Originally written by Don Stewart.
ghc-gc-tune runs your compiled Haskell program with different combinations of GC flags (-A allocation area size, -H suggested heap size) and generates 3D surface plots showing how performance varies across the tuning space.
This lets you automatically find the optimal GC settings for your program.
- GHC (for compiling your program with RTS support)
- gnuplot (for rendering graphs)
cabal install ghc-gc-tune
Or build from source:
cabal build
ghc -O2 --make your-program.hs
ghc-gc-tune -t svg your-program [program args...]
pdf- PDF via pdfcairopng- PNGpngcairo- PNG via cairo backendsvg- SVGhtml- HTML canvas- (no flag) - interactive gnuplot window
ghc-gc-tune [OPTS...] ./path/to/executable [PROG_ARGS...] [--RTS +RTS GHC_RTS_OPTIONS...]
-h --help Print this help message.
-t TYPE --type=TYPE Output type: pdf, png, svg, pngcairo, html.
--Amin=N Minimum allocation size to sample (default 16K).
--Amax=N Maximum allocation size to sample (default 512M).
--Hmin=N Minimum initial heap size to sample (default 1M).
--Hmax=N Maximum initial heap size to sample (default 1G).
--Mmax=N Maximal heap size for process (default unlimited).
-s --Time Create graph of time (default).
-p --Peak Create graph of peak memory allocation.

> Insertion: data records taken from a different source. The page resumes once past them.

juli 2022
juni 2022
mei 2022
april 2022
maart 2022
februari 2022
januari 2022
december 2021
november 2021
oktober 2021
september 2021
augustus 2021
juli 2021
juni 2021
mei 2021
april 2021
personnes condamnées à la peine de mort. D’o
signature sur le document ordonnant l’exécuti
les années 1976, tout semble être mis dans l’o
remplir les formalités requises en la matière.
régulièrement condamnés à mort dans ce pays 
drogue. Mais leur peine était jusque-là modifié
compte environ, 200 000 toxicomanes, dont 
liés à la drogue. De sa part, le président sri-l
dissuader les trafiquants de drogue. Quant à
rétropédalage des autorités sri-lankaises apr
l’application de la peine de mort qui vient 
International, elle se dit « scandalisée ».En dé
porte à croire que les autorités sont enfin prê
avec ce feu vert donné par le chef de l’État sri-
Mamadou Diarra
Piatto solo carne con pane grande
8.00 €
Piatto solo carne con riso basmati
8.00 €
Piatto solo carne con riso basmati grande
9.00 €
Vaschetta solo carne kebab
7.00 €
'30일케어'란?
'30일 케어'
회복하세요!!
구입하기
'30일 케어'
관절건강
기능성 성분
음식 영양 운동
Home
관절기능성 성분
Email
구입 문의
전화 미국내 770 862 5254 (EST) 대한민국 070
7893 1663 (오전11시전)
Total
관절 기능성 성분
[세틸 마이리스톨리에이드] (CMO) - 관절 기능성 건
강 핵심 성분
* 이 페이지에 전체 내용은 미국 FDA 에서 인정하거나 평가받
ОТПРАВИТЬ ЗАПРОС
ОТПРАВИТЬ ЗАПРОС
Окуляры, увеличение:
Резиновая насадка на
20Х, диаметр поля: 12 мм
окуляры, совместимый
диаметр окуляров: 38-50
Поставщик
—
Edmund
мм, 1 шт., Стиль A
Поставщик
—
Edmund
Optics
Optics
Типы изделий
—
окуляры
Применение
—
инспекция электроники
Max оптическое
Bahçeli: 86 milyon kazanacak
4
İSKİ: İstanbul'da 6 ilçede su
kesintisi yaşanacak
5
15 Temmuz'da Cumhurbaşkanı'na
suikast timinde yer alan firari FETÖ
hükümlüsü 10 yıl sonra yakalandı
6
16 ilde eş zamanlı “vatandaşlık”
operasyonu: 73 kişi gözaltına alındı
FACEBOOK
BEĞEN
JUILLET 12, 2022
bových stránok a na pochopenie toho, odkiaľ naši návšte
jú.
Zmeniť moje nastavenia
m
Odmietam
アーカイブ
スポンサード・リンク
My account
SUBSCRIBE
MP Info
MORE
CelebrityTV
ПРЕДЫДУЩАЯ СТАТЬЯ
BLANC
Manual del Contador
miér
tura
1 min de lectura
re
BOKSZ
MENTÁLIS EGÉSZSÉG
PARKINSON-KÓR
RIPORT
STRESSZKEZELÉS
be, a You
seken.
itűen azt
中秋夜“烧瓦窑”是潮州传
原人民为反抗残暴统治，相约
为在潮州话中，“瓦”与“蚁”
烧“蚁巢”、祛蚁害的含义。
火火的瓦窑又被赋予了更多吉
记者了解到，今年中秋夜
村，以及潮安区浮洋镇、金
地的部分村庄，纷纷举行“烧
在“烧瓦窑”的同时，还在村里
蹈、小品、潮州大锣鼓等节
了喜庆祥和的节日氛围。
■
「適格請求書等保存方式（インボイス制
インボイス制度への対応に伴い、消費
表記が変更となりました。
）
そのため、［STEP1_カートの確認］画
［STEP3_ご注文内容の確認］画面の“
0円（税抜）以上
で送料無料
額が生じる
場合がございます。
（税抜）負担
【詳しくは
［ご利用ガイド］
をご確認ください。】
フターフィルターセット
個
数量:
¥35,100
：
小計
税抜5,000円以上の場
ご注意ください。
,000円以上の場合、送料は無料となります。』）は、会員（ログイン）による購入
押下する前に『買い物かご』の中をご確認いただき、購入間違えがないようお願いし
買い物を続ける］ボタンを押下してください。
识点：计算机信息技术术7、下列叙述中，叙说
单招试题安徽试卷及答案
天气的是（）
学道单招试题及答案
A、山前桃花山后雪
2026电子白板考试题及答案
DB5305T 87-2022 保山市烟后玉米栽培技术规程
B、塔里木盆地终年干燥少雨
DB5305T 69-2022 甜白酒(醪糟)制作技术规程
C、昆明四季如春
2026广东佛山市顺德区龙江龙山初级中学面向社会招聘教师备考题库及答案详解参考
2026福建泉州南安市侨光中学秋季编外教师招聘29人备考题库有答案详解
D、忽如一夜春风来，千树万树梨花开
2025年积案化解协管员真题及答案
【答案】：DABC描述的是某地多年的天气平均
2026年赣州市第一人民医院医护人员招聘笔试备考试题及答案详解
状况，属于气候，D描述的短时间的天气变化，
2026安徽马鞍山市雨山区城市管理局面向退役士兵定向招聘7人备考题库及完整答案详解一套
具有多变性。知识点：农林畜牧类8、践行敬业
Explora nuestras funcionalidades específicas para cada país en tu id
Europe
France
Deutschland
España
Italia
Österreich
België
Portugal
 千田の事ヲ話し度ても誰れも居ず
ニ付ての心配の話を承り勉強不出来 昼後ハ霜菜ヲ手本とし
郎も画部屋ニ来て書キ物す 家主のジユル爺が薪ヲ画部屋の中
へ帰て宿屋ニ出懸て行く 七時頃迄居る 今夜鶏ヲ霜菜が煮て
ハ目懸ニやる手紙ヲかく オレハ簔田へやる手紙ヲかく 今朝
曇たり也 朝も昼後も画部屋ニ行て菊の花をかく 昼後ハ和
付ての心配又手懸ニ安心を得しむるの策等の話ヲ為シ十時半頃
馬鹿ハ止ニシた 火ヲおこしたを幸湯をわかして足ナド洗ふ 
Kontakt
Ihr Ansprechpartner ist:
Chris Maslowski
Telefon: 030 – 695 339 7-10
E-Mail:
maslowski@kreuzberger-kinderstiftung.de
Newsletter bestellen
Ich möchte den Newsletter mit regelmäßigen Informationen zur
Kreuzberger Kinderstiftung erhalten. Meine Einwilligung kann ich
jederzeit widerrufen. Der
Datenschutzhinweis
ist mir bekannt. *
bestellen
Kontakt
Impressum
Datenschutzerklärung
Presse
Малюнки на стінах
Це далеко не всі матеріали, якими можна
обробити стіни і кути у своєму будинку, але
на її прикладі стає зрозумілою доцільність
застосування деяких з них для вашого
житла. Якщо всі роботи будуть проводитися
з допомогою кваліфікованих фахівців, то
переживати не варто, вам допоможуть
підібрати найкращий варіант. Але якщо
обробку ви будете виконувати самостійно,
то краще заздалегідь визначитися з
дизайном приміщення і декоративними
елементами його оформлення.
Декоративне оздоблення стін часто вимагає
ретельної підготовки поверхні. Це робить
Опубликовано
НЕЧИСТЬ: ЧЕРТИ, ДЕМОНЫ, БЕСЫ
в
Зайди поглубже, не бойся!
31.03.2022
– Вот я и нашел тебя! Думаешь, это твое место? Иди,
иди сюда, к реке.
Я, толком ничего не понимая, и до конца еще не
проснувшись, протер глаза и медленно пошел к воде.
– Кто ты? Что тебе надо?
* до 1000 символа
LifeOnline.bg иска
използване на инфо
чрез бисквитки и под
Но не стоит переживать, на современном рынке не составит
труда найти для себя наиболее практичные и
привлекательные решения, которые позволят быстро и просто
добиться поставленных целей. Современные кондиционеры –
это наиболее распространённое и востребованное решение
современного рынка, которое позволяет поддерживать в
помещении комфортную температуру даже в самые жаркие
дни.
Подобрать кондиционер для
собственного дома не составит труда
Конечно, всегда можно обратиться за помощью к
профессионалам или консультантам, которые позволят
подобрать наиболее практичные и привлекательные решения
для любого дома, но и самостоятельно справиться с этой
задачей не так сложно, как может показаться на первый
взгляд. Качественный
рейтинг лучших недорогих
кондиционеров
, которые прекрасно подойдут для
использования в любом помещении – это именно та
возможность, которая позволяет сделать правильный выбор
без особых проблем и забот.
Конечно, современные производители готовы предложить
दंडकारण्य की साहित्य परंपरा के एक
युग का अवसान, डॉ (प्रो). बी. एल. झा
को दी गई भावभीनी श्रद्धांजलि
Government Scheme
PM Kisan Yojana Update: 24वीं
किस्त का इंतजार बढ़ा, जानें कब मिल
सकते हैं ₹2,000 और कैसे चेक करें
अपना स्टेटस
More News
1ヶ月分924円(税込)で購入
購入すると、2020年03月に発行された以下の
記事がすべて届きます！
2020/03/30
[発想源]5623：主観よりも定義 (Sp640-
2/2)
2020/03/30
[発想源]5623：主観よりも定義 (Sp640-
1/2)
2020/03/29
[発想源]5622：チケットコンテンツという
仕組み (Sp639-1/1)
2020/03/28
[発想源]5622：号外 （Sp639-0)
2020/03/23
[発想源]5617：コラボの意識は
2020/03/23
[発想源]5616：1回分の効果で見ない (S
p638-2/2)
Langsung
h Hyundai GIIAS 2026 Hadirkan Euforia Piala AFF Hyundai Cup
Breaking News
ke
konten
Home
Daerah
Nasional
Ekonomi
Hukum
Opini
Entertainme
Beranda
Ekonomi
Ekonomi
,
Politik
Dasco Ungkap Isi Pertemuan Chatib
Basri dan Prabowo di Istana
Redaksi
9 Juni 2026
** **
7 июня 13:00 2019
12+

-r --Residency Create graph of maximum resident memory.
-c --Config Create config file with personal default options.
Default options can be overridden in ~/.ghc-gc-tune.config. Use -c to generate a template config file. Sizes support K, M, G suffixes.
Supports GHC 9.2+ (including the changed RTS statistics field names in GHC 9.x). Also retains backward compatibility with GHC 8.x field names.